-- Bacaan yang Disediakan --
────────────────

Arrahmah.com – Dalam makalah sebelum ini, kita telah mengkaji hadits-hadits Nabi SAW yang memerintahkan untuk mencari lailatu qadar pada malam-malam ganjil dalam sepuluh malam terakhir bulan Ramadhan. Hadits-hadits tersebut menjelaskan bahwa lailatul qadar pada zaman Nabi SAW pernah atau sangat mungkin terjadi pada malam 21, 23, 25, 27, atau 29 Ramadhan. Dalam makalah kali ini, kita akan mengjaji hadits-hadits Nabi SAW yang memerintahkan untuk mencari lailalatul qadar pada malam-malam genap dalam sepuluh malam terakhir bulan Ramadhan.Jangan kaget! Sangat mungkin lailatul qadar terjadi pada malam-malam yang genap dalam sepuluh malam terakhir bulan Ramadhan. Lailatul qadar sangat mungkin terjadi pada malam ke-22, 24, 26, 28, atau 30 Ramadhan. Dengan begitu, kita tidak boleh memburunya pada malam-malam ganjil belaka. Kesungguhan dalam melaksanakan shalat tarawih, witir, tadarus Al-Qur’an, doa, dzikir, istighfar, dan amal-amal shalih lainnya di malam yang genap tetap harus dijaga. Berikut ini dalil-dalil yang menegaskan hal ini.
Hadits Pertama
عَنْ مُعَاوِيَةَ بنِ أَبي سُفيانَ رضي الله عنه قَالَ: قَالَ رَسُولُ الله صلى الله عليه وسلم : «التَمِسُوا لَيْلَةَ القَدْرِ في آخِرِ لَيْلَةٍ»
Dari Mu’awiyah bin Abi Sufyan RA berkata: Rasulullah SAW bersabda, “Carilah lailatul qadar pada malam terakhir Ramadhan!” (HR. Muhammad bin Nashr Al-Marwazi dalam kitab Ash-Shalat dan Ibnu Khuzaimah no. 2189. Dishahihkan oleh Al-Albani dalam Silsilah Al-Ahadits Ash-Shahihah no. 1471 dan Shahih Jami’ Shaghir no. 1238)

────────────────

-- Data yang Diberikan --
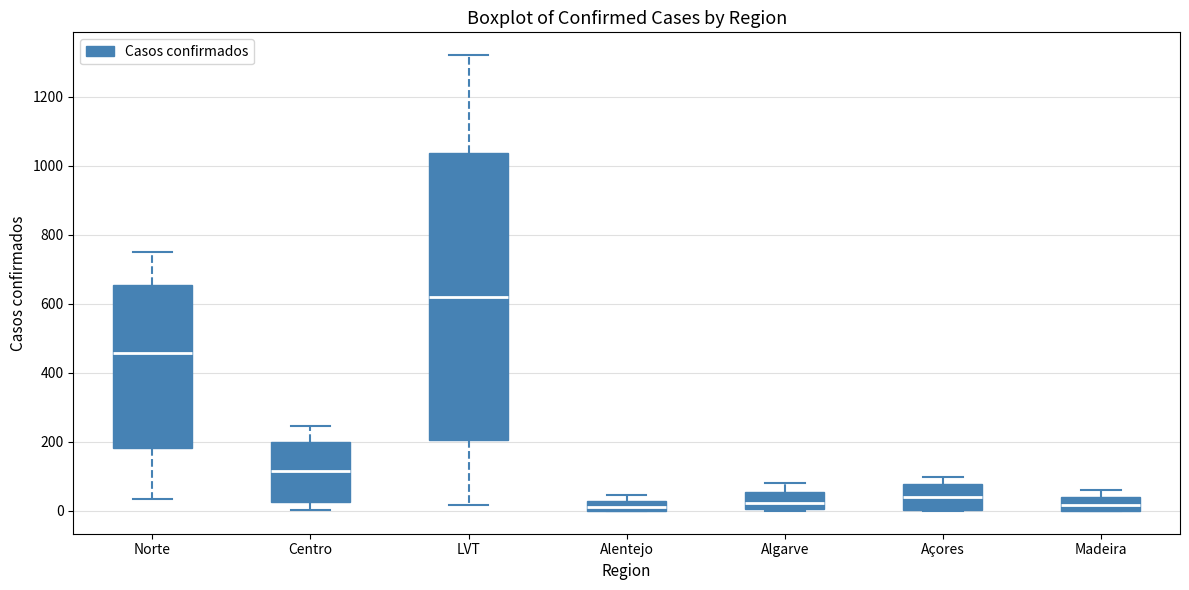

Which box has the highest median line?

LVT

────────────────

-- Pertanyaan untuk Dijawab --
1. Menurut teks tentang lailatul qadar, mengapa kita tidak boleh memburu lailatul qadar pada malam-malam ganjil saja? Jelaskan dalam satu sampai tiga kalimat.
2. Tuliskan kembali dengan persis bagian teks tentang lailatul qadar, seluruhnya mulai dari "Dari Mu’awiyah bin" hingga "Shaghir no. 1238)".
3. Dalam teks tentang lailatul qadar, siapa perawi yang menyampaikan hadits pertama dari Rasulullah SAW?

-- Hasil Tiap Tugas --
1. Kita tidak boleh memburunya pada malam-malam ganjil saja karena lailatul qadar sangat mungkin juga terjadi pada malam-malam genap dalam sepuluh malam terakhir Ramadhan, yaitu malam ke-22, 24, 26, 28, atau 30. Karena itu, kesungguhan beribadah di malam yang genap tetap harus dijaga.

2.
Dari Mu’awiyah bin Abi Sufyan RA berkata: Rasulullah SAW bersabda, “Carilah lailatul qadar pada malam terakhir Ramadhan!” (HR. Muhammad bin Nashr Al-Marwazi dalam kitab Ash-Shalat dan Ibnu Khuzaimah no. 2189. Dishahihkan oleh Al-Albani dalam Silsilah Al-Ahadits Ash-Shahihah no. 1471 dan Shahih Jami’ Shaghir no. 1238)

3. Mu'awiyah bin Abi Sufyan RA.